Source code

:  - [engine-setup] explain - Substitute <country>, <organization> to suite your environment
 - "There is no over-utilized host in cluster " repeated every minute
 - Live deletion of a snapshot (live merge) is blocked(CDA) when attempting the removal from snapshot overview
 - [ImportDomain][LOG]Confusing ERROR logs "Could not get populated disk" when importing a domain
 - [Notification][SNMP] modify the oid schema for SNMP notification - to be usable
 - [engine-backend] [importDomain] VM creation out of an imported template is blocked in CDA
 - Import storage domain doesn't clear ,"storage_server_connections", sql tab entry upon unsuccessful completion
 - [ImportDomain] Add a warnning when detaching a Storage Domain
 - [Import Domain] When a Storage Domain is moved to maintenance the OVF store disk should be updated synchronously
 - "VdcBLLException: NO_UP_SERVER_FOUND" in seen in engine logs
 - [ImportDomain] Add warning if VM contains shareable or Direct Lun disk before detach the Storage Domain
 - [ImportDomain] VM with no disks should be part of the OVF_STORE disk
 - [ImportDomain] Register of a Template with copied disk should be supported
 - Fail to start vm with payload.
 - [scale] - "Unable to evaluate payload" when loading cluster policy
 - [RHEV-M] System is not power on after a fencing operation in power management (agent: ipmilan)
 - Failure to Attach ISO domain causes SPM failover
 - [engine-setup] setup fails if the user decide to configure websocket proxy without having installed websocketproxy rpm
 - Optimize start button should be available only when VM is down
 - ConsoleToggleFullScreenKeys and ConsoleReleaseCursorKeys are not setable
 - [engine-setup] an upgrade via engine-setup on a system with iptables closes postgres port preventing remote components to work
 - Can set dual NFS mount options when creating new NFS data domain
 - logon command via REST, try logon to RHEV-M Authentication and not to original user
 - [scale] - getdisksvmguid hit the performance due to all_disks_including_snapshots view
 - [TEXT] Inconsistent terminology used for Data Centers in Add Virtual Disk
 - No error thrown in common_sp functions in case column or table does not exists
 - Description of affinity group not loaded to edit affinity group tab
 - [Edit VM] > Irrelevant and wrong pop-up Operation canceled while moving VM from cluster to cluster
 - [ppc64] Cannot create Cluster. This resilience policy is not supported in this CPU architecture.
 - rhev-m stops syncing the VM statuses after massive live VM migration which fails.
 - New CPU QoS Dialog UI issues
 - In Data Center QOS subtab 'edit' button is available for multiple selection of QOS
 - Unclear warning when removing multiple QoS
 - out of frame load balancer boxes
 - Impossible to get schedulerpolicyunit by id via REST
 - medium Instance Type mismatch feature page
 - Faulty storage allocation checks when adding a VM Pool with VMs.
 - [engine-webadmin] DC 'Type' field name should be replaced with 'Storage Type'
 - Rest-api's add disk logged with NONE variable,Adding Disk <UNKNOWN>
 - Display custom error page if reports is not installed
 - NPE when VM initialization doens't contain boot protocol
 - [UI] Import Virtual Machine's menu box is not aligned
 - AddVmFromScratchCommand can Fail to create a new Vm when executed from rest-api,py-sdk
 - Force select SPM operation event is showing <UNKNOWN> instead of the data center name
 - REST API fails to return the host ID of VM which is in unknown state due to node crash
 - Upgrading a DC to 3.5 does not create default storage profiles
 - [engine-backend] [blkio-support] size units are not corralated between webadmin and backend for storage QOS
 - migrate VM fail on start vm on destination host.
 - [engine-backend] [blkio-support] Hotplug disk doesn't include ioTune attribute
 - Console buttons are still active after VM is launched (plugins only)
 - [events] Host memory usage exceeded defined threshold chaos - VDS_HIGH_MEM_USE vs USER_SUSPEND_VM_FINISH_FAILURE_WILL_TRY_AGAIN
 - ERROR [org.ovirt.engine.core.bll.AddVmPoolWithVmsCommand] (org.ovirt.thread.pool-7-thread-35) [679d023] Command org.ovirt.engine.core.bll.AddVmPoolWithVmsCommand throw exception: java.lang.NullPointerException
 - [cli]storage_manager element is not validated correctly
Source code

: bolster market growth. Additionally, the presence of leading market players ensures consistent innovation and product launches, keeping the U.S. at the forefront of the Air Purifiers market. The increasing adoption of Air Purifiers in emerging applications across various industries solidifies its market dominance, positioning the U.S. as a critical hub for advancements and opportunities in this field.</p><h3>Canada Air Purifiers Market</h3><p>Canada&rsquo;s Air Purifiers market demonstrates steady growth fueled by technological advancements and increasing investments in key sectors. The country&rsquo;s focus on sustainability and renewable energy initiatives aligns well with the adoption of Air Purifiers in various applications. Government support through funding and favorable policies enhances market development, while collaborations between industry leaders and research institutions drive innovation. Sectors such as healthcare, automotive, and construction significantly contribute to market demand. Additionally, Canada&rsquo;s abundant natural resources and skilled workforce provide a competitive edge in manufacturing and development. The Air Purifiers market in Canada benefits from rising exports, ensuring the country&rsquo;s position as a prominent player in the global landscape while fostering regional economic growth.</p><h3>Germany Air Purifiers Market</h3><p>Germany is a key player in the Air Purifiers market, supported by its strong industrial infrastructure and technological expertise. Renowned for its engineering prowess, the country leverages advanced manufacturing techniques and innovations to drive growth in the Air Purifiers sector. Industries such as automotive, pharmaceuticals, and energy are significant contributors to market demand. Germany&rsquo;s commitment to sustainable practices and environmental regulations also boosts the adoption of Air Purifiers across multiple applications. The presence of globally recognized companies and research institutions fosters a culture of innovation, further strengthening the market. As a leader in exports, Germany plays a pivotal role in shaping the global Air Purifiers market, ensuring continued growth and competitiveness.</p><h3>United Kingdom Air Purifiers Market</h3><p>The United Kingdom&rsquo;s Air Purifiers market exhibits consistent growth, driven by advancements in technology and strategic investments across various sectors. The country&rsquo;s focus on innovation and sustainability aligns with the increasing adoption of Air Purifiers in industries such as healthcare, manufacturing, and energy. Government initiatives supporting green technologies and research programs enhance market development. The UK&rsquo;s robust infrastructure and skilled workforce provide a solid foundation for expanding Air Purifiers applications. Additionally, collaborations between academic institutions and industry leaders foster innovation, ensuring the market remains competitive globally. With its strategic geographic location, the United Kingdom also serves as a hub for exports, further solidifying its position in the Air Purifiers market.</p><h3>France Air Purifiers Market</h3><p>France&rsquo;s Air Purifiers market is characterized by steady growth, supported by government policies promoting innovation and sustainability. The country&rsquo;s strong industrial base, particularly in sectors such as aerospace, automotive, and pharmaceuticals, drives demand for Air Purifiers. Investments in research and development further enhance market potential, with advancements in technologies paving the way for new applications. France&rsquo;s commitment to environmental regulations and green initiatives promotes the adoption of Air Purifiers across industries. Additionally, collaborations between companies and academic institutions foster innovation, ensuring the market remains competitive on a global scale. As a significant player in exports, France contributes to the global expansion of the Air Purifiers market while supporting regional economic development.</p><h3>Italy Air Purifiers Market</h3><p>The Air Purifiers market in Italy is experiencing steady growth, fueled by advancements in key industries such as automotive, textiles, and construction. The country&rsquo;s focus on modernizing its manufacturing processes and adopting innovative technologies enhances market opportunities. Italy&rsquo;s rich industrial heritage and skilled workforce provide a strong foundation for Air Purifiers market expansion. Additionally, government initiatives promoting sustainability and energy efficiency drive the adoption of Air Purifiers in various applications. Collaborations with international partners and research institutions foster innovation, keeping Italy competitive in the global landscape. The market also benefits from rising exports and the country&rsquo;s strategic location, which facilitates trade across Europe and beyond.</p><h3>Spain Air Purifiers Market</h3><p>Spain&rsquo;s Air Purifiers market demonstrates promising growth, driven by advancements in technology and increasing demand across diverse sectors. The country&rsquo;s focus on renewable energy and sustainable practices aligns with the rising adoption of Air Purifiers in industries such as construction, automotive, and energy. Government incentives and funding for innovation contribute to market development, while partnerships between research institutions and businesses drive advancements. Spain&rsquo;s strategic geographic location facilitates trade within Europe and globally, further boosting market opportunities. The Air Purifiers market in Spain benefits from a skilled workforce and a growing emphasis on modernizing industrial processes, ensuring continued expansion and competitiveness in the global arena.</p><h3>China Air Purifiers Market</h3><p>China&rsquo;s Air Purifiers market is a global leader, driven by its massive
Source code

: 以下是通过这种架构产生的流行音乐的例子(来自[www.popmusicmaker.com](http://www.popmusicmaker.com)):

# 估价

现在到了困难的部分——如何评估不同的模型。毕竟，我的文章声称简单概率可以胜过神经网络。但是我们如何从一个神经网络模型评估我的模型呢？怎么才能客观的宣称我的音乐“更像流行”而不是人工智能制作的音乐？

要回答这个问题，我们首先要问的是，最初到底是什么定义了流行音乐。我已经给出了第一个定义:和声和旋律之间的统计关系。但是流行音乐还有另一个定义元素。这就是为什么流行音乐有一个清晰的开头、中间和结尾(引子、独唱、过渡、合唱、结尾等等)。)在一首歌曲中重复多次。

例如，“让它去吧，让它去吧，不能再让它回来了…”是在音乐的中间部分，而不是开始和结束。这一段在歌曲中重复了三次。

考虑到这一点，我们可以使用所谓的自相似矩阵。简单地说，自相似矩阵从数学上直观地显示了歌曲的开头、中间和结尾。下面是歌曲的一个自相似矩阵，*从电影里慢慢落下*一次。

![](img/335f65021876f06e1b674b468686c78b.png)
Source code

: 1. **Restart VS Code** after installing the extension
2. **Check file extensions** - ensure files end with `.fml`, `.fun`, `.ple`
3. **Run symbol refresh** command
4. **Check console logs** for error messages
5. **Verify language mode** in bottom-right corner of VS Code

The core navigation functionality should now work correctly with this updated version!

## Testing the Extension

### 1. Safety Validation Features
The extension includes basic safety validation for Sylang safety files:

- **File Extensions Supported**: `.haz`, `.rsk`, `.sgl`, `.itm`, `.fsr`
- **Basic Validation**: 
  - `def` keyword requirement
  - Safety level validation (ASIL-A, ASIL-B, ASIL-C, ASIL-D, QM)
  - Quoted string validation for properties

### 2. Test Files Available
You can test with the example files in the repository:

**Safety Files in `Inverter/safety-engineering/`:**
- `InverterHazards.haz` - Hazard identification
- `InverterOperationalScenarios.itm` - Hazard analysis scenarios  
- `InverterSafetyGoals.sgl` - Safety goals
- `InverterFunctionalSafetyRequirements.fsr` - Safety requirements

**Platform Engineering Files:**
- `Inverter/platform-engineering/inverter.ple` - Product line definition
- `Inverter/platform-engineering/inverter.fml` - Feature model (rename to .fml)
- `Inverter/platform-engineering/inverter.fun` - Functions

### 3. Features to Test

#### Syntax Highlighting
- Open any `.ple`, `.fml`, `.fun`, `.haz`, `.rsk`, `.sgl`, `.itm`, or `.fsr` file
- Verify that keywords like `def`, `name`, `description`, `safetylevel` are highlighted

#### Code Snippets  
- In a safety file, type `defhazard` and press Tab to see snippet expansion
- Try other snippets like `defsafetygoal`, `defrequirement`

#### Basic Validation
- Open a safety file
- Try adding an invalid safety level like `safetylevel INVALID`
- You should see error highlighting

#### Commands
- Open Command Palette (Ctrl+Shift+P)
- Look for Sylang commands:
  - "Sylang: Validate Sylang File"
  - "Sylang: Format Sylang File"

§ Exercise brief:
Using the listing above, return word for word each line from the one that has "- out of frame load balancer boxes" through the one that has "- Display custom", and no line outside that range.

§ The completed task:
 - out of frame load balancer boxes
 - Impossible to get schedulerpolicyunit by id via REST
 - medium Instance Type mismatch feature page
 - Faulty storage allocation checks when adding a VM Pool with VMs.
 - [engine-webadmin] DC 'Type' field name should be replaced with 'Storage Type'
 - Rest-api's add disk logged with NONE variable,Adding Disk <UNKNOWN>
 - Display custom error page if reports is not installed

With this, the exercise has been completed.